So, who is Sanjesh Sharma?
I qualified as a teacher of D&T/ICT in 1996 having completed a Masters in Technology Management and a degree in Computing at Manchester University before going onto my first teaching role in inner-city Leicester as Head of ICT. Over the years I moved within ICT roles as we started to understand more about the impact of technology whole-school and across the curriculum, from Head of E-Learning at Lutterworth to the most exciting role of my teaching career, Head of ICT Development at Djanogly CTC in 2002. I joined as the government’s Academies programme was coming to life and would go on to oversee ICT across the school at Djanogly City Academy, in the role of Assistant Principal for ICT. Working with Intel, Toshiba and Microsoft we sat right at the bleeding edge of technology, implementing 1:1 tablets, real-time reporting to parents and virtual mirroring technologies on opening in 2005. In my role as a teacher I got to make the lives of some very socially-disadvantaged pupils significantly better and in my role as senior leader, I was able to work with a dynamic team to bring about systematic change, recognised on an international level through best-practice research and awards, including Best Whole School ICT- Secondary in 2008 (Becta).
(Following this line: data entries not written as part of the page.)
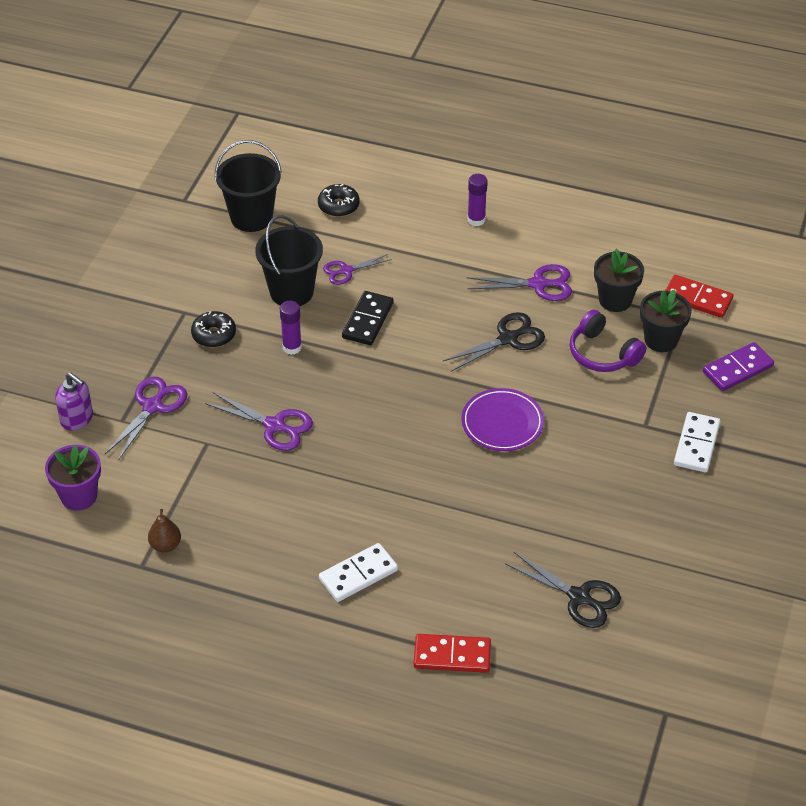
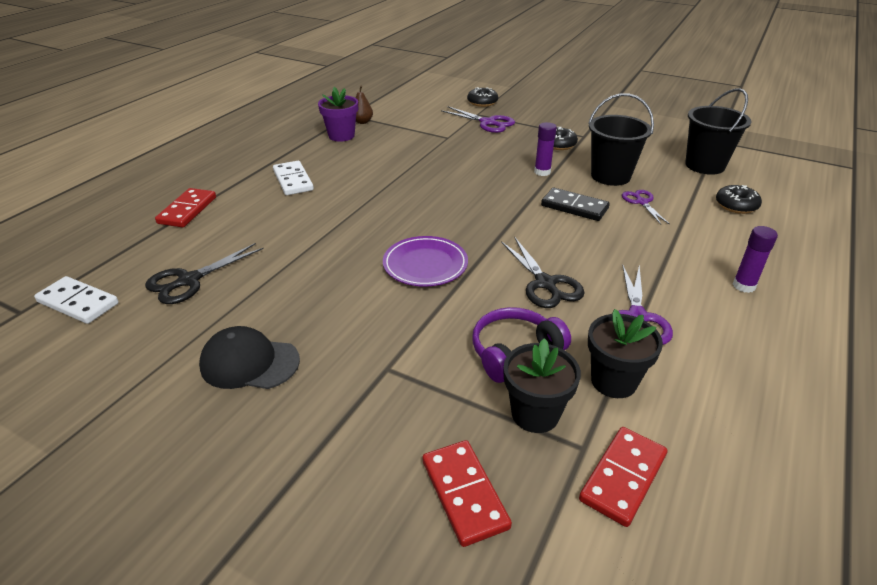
camera: 100 degrees right, 10 degrees down
(77, 419) = (482, 102): purple soap dispenser -> black donut
(79, 496) = (416, 101): purple flower pot -> purple flower pot (341, 136)
(274, 425) = (457, 160): purple scissors -> none
(669, 511) = (249, 363): none -> black cap
(696, 444) = (338, 410): white domino -> white domino (78, 302)
(737, 369) = (464, 494): purple domino -> red domino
I left teaching in 2008 and worked on national Academy projects helping new schools define their vision for learning and teaching with ICT, before joining the UK’s largest BSF project as Director of Education with Birmingham LEP with a £12M budget for CPO. My disillusion with working in such a corporate setting and the change of government meant that it was time for change.
New Ways to Learn was formed in 2011 and has grown into a leading organisation that is about the role of technology in education, innovation, introducing teachers to digital tools that have an impact in the classroom and working with school leaders towards understanding technology today and in the future. I typically spend 2-3 days per week in schools – doing everything from team-teaching Reception classes, embedding collaboration tools with KS4 and visioning with Heads. Every day varies and feels like we are genuinely helping schools. Last summer we ran the country’s first Minecraft Summer School and also worked with children in Nigeria on using tablets. This year we are bringing flipped-learning using augmented reality to primary teachers to support the curriculum at KS2. Every day is varied, and fun.
What’s his involvement with Naace?
I have existing professional relationships with a number of board members and have seen how their perspectives have matured and evolved and helped to shape national thinking around ‘digital’ in education.
What is his vision for Naace?
I see membership to the board as a milestone in my own professional career and would welcome the opportunity to work with you all to continue to grow Naace further into the leading voice it has become in education.